E como era realizada a experiência? Segundo Clare Griffin, pesquisadora da Universidade de Cambridge, pombos eram usados para testes de veneno nas câmaras do tsar. Um pombo era alimentado com arsênico; o segundo, com pó de arsênico e chifre; e o terceiro, com pó de chifre e arsênico depois. Na primeira vez, todos os três pombos sobreviveram; ao repetir, apenas o terceiro sobreviveu – isso provou a ‘autenticidade’ do chifre. No entanto, em 1669, os médicos do tsar se recusaram a usar um chifre depois de conduziram uma pesquisa própria – eles realmente descobriram que pertencia a uma baleia narval, o “unicórnio do mar”. No século 18, crenças medicinais obsoletas começaram a sumir lentamente.

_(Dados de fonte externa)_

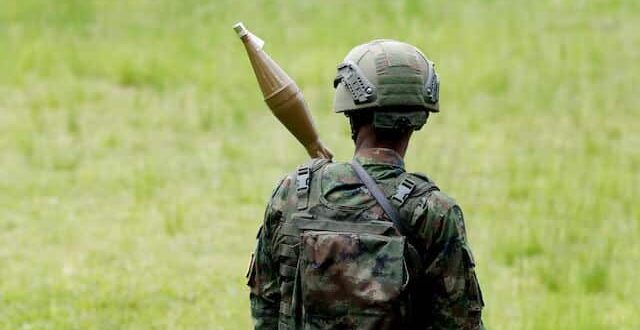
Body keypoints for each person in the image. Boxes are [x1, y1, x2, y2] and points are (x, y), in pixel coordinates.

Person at [247, 40, 485, 330]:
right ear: (420, 116)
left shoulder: (292, 193)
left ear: (349, 110)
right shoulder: (433, 213)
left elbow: (265, 310)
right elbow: (460, 323)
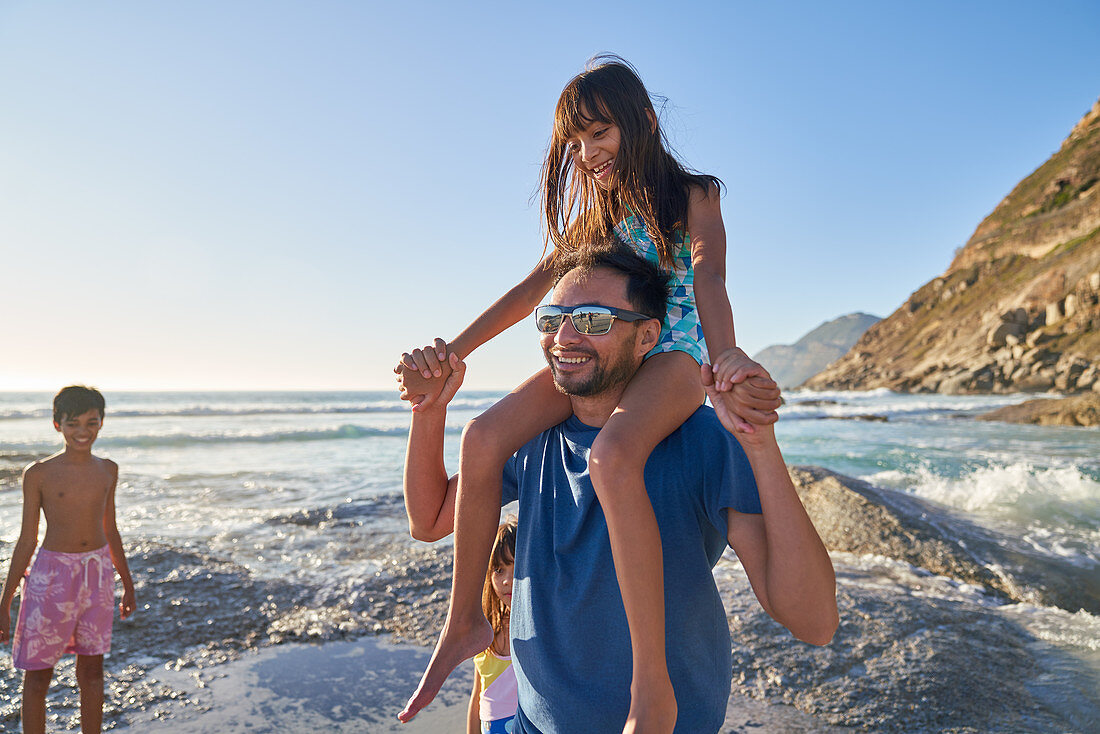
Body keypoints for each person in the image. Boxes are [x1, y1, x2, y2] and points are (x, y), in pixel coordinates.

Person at [395, 55, 778, 730]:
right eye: (575, 143)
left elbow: (711, 277)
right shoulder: (595, 218)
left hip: (674, 356)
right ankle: (461, 623)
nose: (587, 153)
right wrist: (452, 353)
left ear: (644, 122)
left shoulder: (694, 195)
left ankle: (651, 682)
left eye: (598, 133)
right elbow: (529, 291)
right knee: (483, 436)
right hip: (605, 351)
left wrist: (725, 356)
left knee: (612, 457)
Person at [402, 247, 839, 733]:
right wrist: (429, 409)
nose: (564, 337)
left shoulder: (698, 439)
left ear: (647, 336)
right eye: (553, 319)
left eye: (593, 320)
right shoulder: (526, 436)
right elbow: (431, 520)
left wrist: (759, 443)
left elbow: (814, 623)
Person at [0, 386, 137, 734]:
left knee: (92, 671)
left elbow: (112, 529)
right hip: (52, 577)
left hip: (98, 574)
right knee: (38, 674)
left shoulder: (108, 470)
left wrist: (128, 584)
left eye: (91, 423)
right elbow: (27, 539)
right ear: (57, 424)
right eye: (73, 422)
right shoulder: (39, 473)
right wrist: (5, 601)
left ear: (102, 423)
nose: (83, 431)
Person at [467, 519, 519, 734]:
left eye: (516, 568)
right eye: (499, 570)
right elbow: (478, 695)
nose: (507, 580)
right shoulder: (485, 629)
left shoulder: (543, 627)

Arsênico – o pão nosso de cada dia
Ivan, o Terrível, travou uma guerra contra a antiga aristocracia russa – boiardos e príncipes ruríquidas que estavam planejavam destroná-lo. Ivan usava constantemente venenos. Em 1570, chamou o médico alemão Eliseus Bomelius para preparar venenos para matar seus inimigos. Mas, com medo de ser envenenado, Ivan consumia todos os dias pequenas quantidades de arsênico, o veneno mais comum e facilmente obtido na época, para desenvolver resistência a ele e se safar em um possível envenenamento.
Os tsares de Moscou dos séculos 16 e 17 tinham por regra que todo e qualquer prato fosse antes testado por seus servos; e se um médico preparava remédios para o tsar, o médico deveria beber várias vezes a quantidade de remédio ingerida pelo tsar – assim, seria mais difícil envenenar o soberano. Mesmo, uma investigação realizada no corpo de Ivan em 1965 mostrou que o tsar havia morrido de envenenamento por mercúrio.